#### Text shown ####

I did like. Buoyant.

The Pool

The pool was the first place where music became a regularly active force in my life. I’d shared an essay draft Thursday with my new Stephens students (who, by the way, are awesome and full of music love and ideas for learning) about how my town pool jukebox revolutionized my mind while it was babysitting me:

Phillip Overeem

English 107

Personal Essay (Draft)

August 22, 2018

The Pool

            The city pool was my babysitter when I was a pre-teen. I learned to swim early, I loved the sun, I loved those high boards that the 21st century deems unsafe, and, I admit, I loved chasing girls around. More than anything, though, I loved the jukebox. At that time—the early 1970s—I didn’t own a turntable, and hadn’t become aware of the radio, so a trip to the pool meant a dive into the American Top 40 as well as the deep end. I could neither sing nor dance, but I had ears, and, living in a small town, I heard something spinning off the juke’s 45 RPM records that sounded more alive than anything in my house, neighborhood, or school. Something more alive, and very different.

#### Source data ####

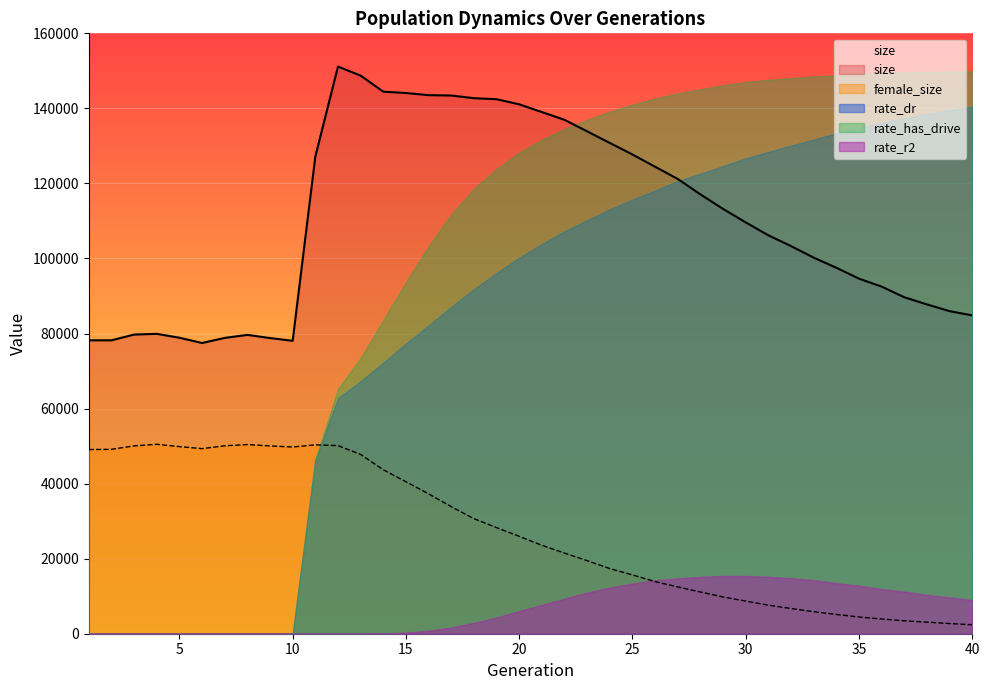

True or false: size and female_size cross at least once.

False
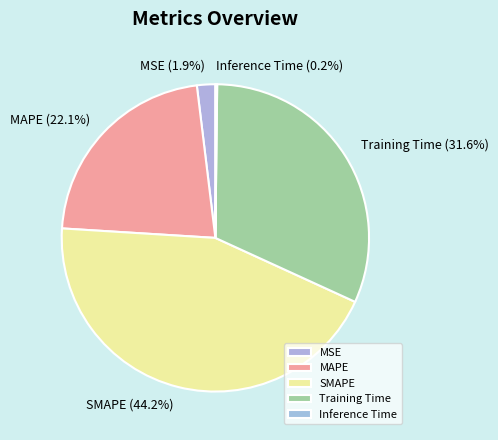

Between SMAPE and MSE, which is larger?

SMAPE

####

--- Task prompt ---
From the essay about the pool above, copy word for word the part that opens with the words containing "I did like." and closes with "Personal Essay (Draft)".

--- Answer to this exercise ---
I did like. Buoyant.

The Pool

The pool was the first place where music became a regularly active force in my life. I’d shared an essay draft Thursday with my new Stephens students (who, by the way, are awesome and full of music love and ideas for learning) about how my town pool jukebox revolutionized my mind while it was babysitting me:

Phillip Overeem

English 107

Personal Essay (Draft)